Oregon City returns to original Main Street configuration
by: city of oregon city A photo circa 1950 taken at the corner of Seventh and Main streets faces north and shows two-way traffic.

Oregon City's Main Street went back in time at the end of November, when it was converted from one-way to two-way traffic.

At 4:30 p.m. on Tuesday, Nov. 29, after a hiatus since the early 1990s, the street opened to two-way traffic. New paint includes a yellow striped centerline and white directional arrows.

Downtown business owners like how moving from angled to parallel parking made storefronts much more visible.

'Two way is more customer friendly and provides better access to our side streets,' said Lloyd Purdy, downtown manager.

Oregon City received the kudos of a National Trust of Historic Preservation article last week saying that one-way streets are efficient, but they are not easy to navigate, especially for tourists and infrequent customers. The story went on to say that conversion could attract private investment.

The work was originally scheduled for the middle of November, but rainy and cold weather delayed the project. Unseasonably nice weather last week provided optimal conditions for restriping of dry pavement at temperatures of 45 degrees or higher.

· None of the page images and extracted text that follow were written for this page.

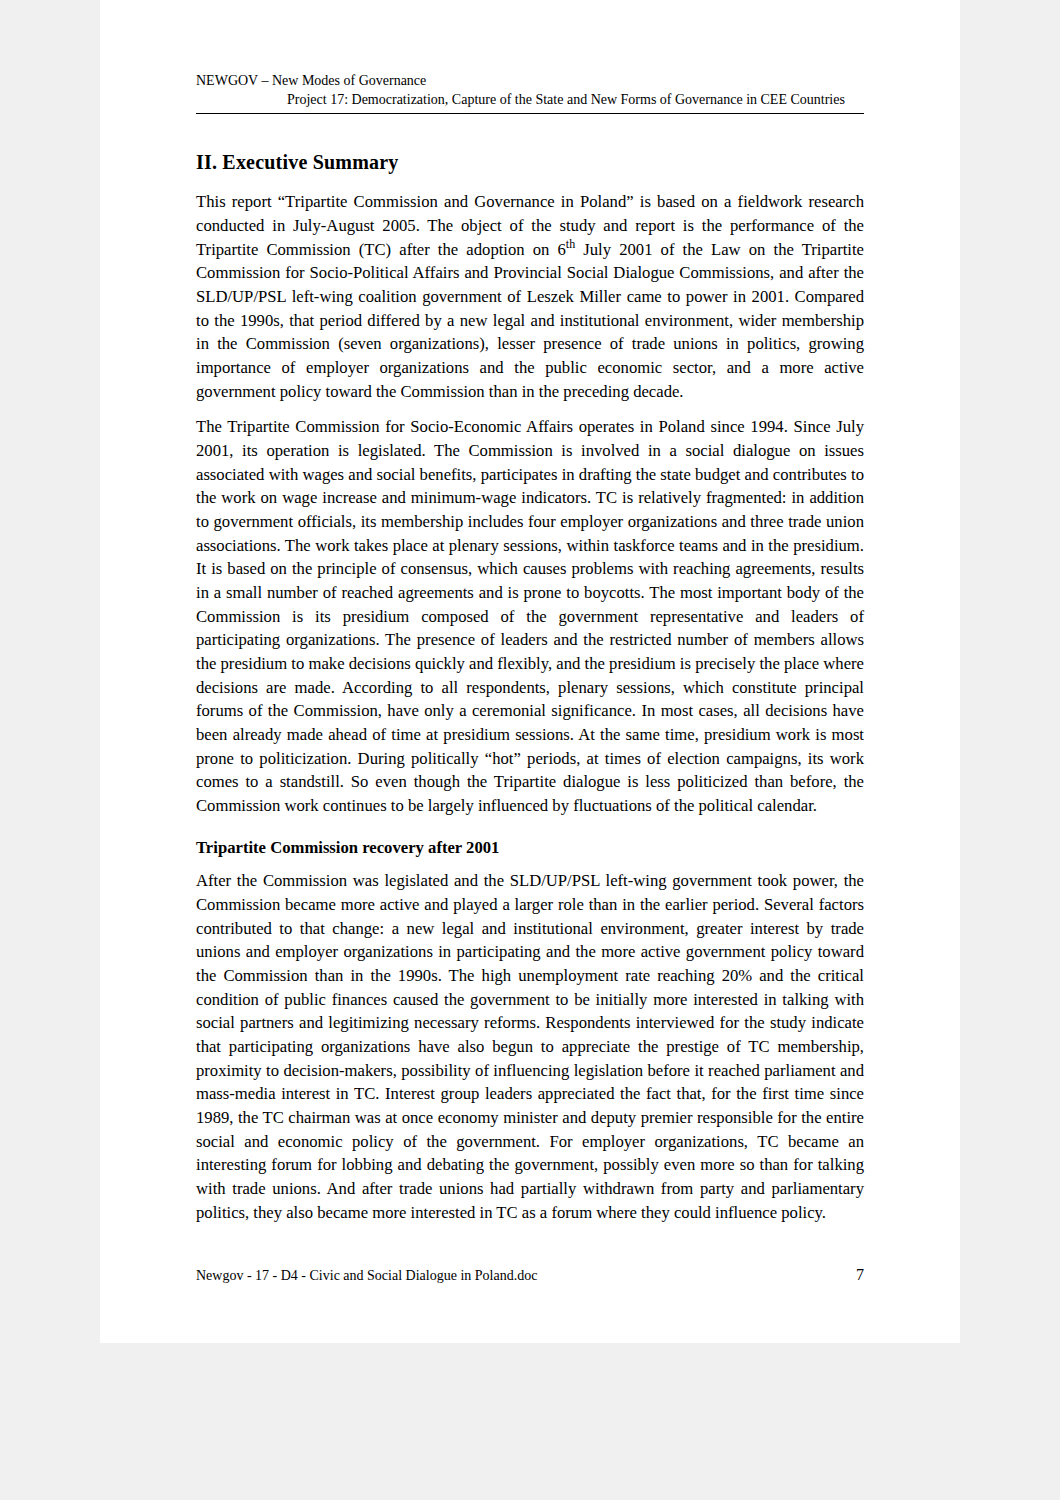NEWGOV – New Modes of Governance
Project 17: Democratization, Capture of the State and New Forms of Governance in CEE Countries
II. Executive Summary
This report “Tripartite Commission and Governance in Poland” is based on a fieldwork research conducted in July-August 2005. The object of the study and report is the performance of the Tripartite Commission (TC) after the adoption on 6th July 2001 of the Law on the Tripartite Commission for Socio-Political Affairs and Provincial Social Dialogue Commissions, and after the SLD/UP/PSL left-wing coalition government of Leszek Miller came to power in 2001. Compared to the 1990s, that period differed by a new legal and institutional environment, wider membership in the Commission (seven organizations), lesser presence of trade unions in politics, growing importance of employer organizations and the public economic sector, and a more active government policy toward the Commission than in the preceding decade.
The Tripartite Commission for Socio-Economic Affairs operates in Poland since 1994. Since July 2001, its operation is legislated. The Commission is involved in a social dialogue on issues associated with wages and social benefits, participates in drafting the state budget and contributes to the work on wage increase and minimum-wage indicators. TC is relatively fragmented: in addition to government officials, its membership includes four employer organizations and three trade union associations. The work takes place at plenary sessions, within taskforce teams and in the presidium. It is based on the principle of consensus, which causes problems with reaching agreements, results in a small number of reached agreements and is prone to boycotts. The most important body of the Commission is its presidium composed of the government representative and leaders of participating organizations. The presence of leaders and the restricted number of members allows the presidium to make decisions quickly and flexibly, and the presidium is precisely the place where decisions are made. According to all respondents, plenary sessions, which constitute principal forums of the Commission, have only a ceremonial significance. In most cases, all decisions have been already made ahead of time at presidium sessions. At the same time, presidium work is most prone to politicization. During politically “hot” periods, at times of election campaigns, its work comes to a standstill. So even though the Tripartite dialogue is less politicized than before, the Commission work continues to be largely influenced by fluctuations of the political calendar.
Tripartite Commission recovery after 2001
After the Commission was legislated and the SLD/UP/PSL left-wing government took power, the Commission became more active and played a larger role than in the earlier period. Several factors contributed to that change: a new legal and institutional environment, greater interest by trade unions and employer organizations in participating and the more active government policy toward the Commission than in the 1990s. The high unemployment rate reaching 20% and the critical condition of public finances caused the government to be initially more interested in talking with social partners and legitimizing necessary reforms. Respondents interviewed for the study indicate that participating organizations have also begun to appreciate the prestige of TC membership, proximity to decision-makers, possibility of influencing legislation before it reached parliament and mass-media interest in TC. Interest group leaders appreciated the fact that, for the first time since 1989, the TC chairman was at once economy minister and deputy premier responsible for the entire social and economic policy of the government. For employer organizations, TC became an interesting forum for lobbing and debating the government, possibly even more so than for talking with trade unions. And after trade unions had partially withdrawn from party and parliamentary politics, they also became more interested in TC as a forum where they could influence policy.
Newgov - 17 - D4 - Civic and Social Dialogue in Poland.doc 7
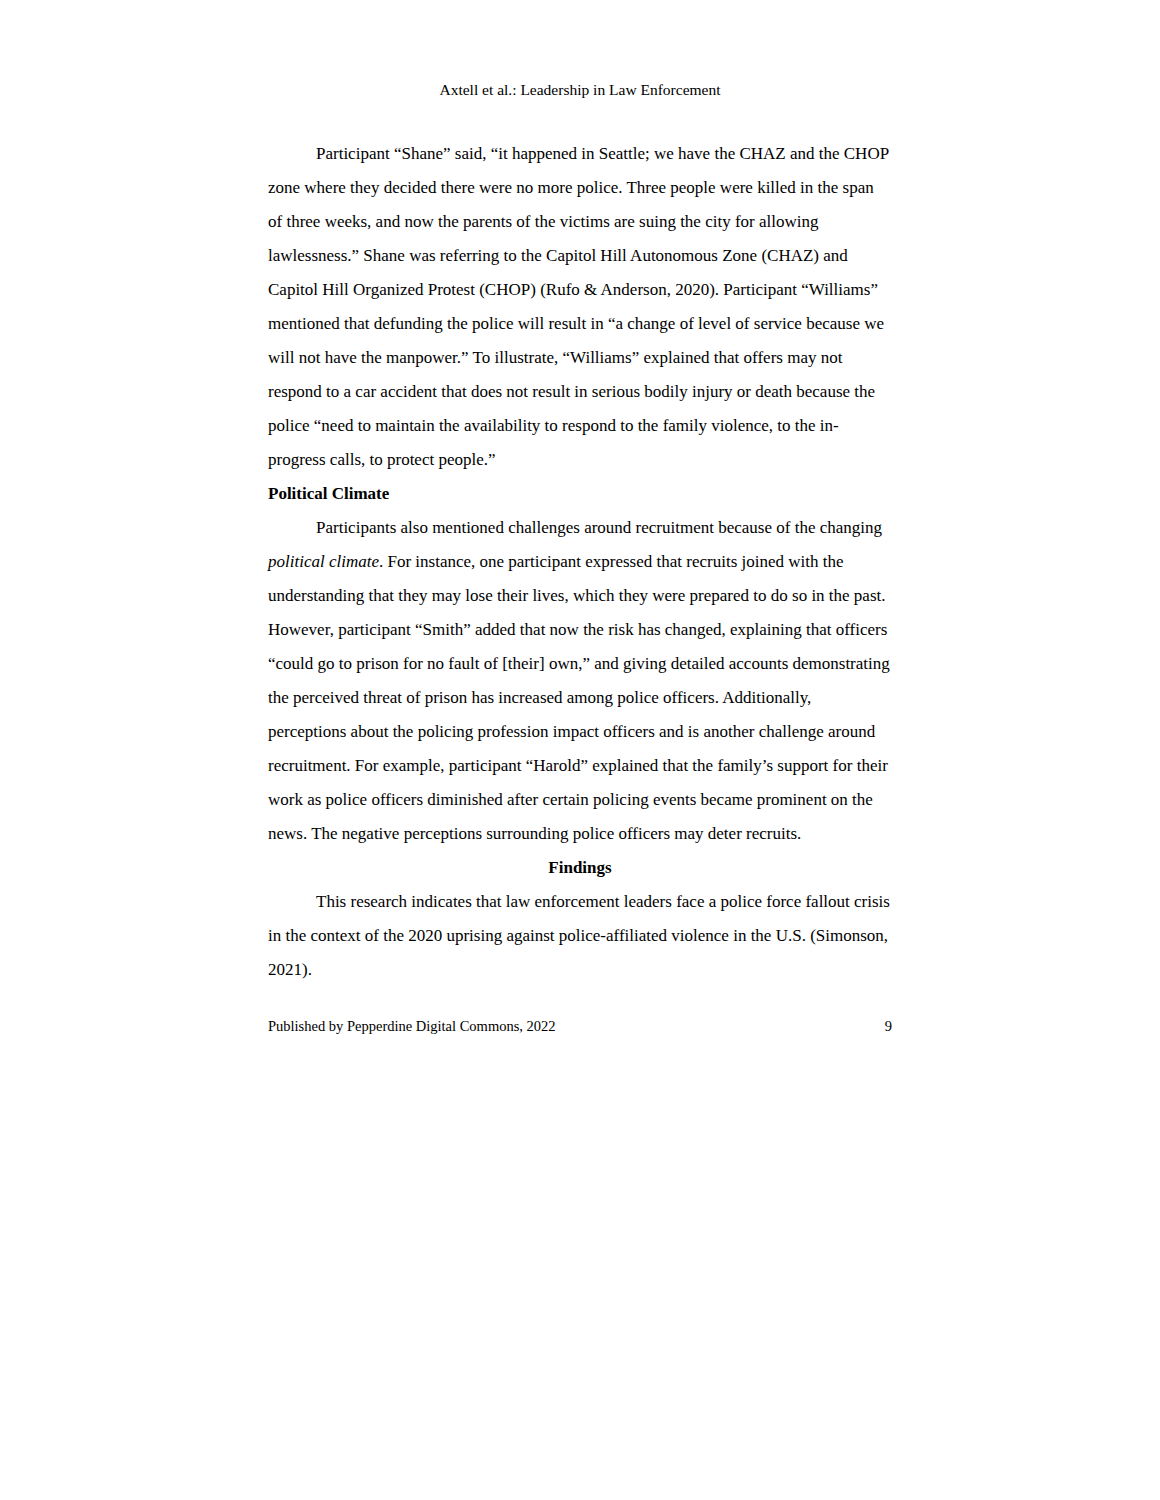Axtell et al.: Leadership in Law Enforcement
Participant “Shane” said, “it happened in Seattle; we have the CHAZ and the CHOP zone where they decided there were no more police. Three people were killed in the span of three weeks, and now the parents of the victims are suing the city for allowing lawlessness.” Shane was referring to the Capitol Hill Autonomous Zone (CHAZ) and Capitol Hill Organized Protest (CHOP) (Rufo & Anderson, 2020). Participant “Williams” mentioned that defunding the police will result in “a change of level of service because we will not have the manpower.” To illustrate, “Williams” explained that offers may not respond to a car accident that does not result in serious bodily injury or death because the police “need to maintain the availability to respond to the family violence, to the in-progress calls, to protect people.”
Political Climate
Participants also mentioned challenges around recruitment because of the changing political climate. For instance, one participant expressed that recruits joined with the understanding that they may lose their lives, which they were prepared to do so in the past. However, participant “Smith” added that now the risk has changed, explaining that officers “could go to prison for no fault of [their] own,” and giving detailed accounts demonstrating the perceived threat of prison has increased among police officers. Additionally, perceptions about the policing profession impact officers and is another challenge around recruitment. For example, participant “Harold” explained that the family’s support for their work as police officers diminished after certain policing events became prominent on the news. The negative perceptions surrounding police officers may deter recruits.
Findings
This research indicates that law enforcement leaders face a police force fallout crisis in the context of the 2020 uprising against police-affiliated violence in the U.S. (Simonson, 2021).
Published by Pepperdine Digital Commons, 2022
9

Main Street parking spaces without meters between Sixth and Ninth streets will provide what Purdy calls 'a parking holiday for the holiday season,' but officers will continue to enforce the two-hour rule. Erik Wahrgren, a city project engineer, expects that kiosks allowing payment by credit card will arrive in January or February.

Canby Excavating is completing its $800,000 bid to get two-way going and revitalize the intersection of 10th and Main with access for people riding bikes. 'We're wrapping things up, and we've gotten a lot of positive feedback,' Wahrgren said.

Nutter Corp. will begin in January on a $1.75 million project to install new street lamps, traffic lights, curbs, crosswalks, utility lines and sidewalks between Fifth and 10th streets. Wallace Engineering is managing both projects.

The projects are on schedule to finish in October 2012, when the Arch Bridge is promised to reopen for traffic. Susan Hanson, community affairs coordinator for the Oregon Department of Transportation, noted crews have been working long hours to meet this goal.

Hanson clarified, however, that continued construction may force partial closures of the bridge through the 2012 holiday season and into 2013.